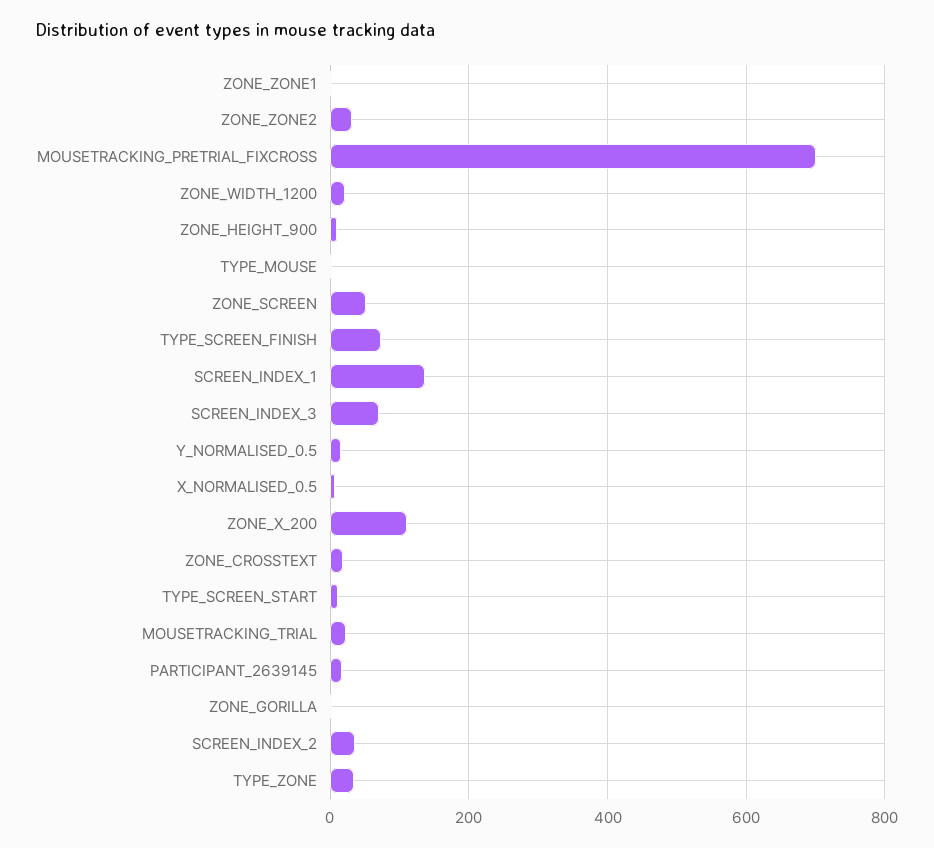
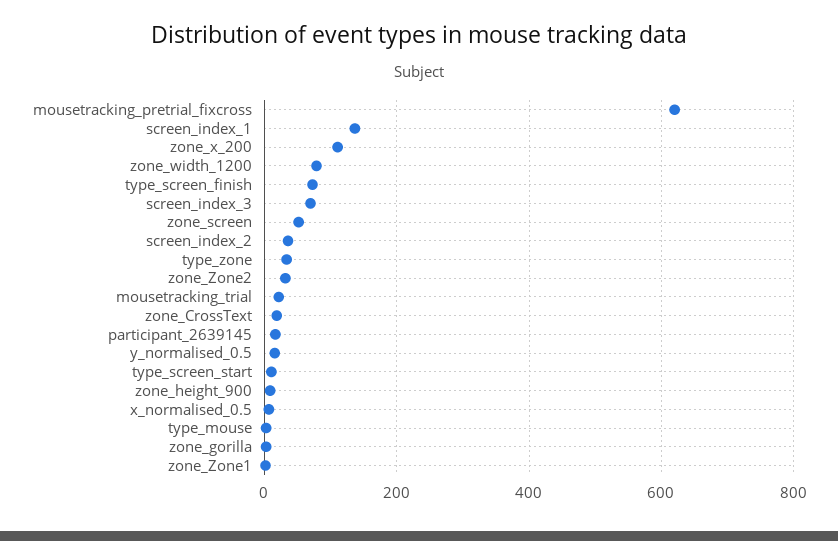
  {
    "ZONE_ZONE1": 0,
    "ZONE_ZONE2": 40,
-   "MOUSETRACKING_PRETRIAL_FIXCROSS": 700,
+   "MOUSETRACKING_PRETRIAL_FIXCROSS": 620,
-   "ZONE_WIDTH_1200": 20,
+   "ZONE_WIDTH_1200": 80,
    "ZONE_HEIGHT_900": 0,
    "TYPE_MOUSE": 0,
    "ZONE_SCREEN": 60,
    "TYPE_SCREEN_FINISH": 80,
    "SCREEN_INDEX_1": 140,
    "SCREEN_INDEX_3": 80,
    "Y_NORMALISED_0.5": 20,
    "X_NORMALISED_0.5": 0,
    "ZONE_X_200": 120,
    "ZONE_CROSSTEXT": 20,
    "TYPE_SCREEN_START": 20,
    "MOUSETRACKING_TRIAL": 20,
    "PARTICIPANT_2639145": 20,
    "ZONE_GORILLA": 0,
    "SCREEN_INDEX_2": 40,
    "TYPE_ZONE": 40
  }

* Required action *
Reproduce every line of the material above, but drop the pictures.

* Response box *
  {
    "ZONE_ZONE1": 0,
    "ZONE_ZONE2": 40,
-   "MOUSETRACKING_PRETRIAL_FIXCROSS": 700,
+   "MOUSETRACKING_PRETRIAL_FIXCROSS": 620,
-   "ZONE_WIDTH_1200": 20,
+   "ZONE_WIDTH_1200": 80,
    "ZONE_HEIGHT_900": 0,
    "TYPE_MOUSE": 0,
    "ZONE_SCREEN": 60,
    "TYPE_SCREEN_FINISH": 80,
    "SCREEN_INDEX_1": 140,
    "SCREEN_INDEX_3": 80,
    "Y_NORMALISED_0.5": 20,
    "X_NORMALISED_0.5": 0,
    "ZONE_X_200": 120,
    "ZONE_CROSSTEXT": 20,
    "TYPE_SCREEN_START": 20,
    "MOUSETRACKING_TRIAL": 20,
    "PARTICIPANT_2639145": 20,
    "ZONE_GORILLA": 0,
    "SCREEN_INDEX_2": 40,
    "TYPE_ZONE": 40
  }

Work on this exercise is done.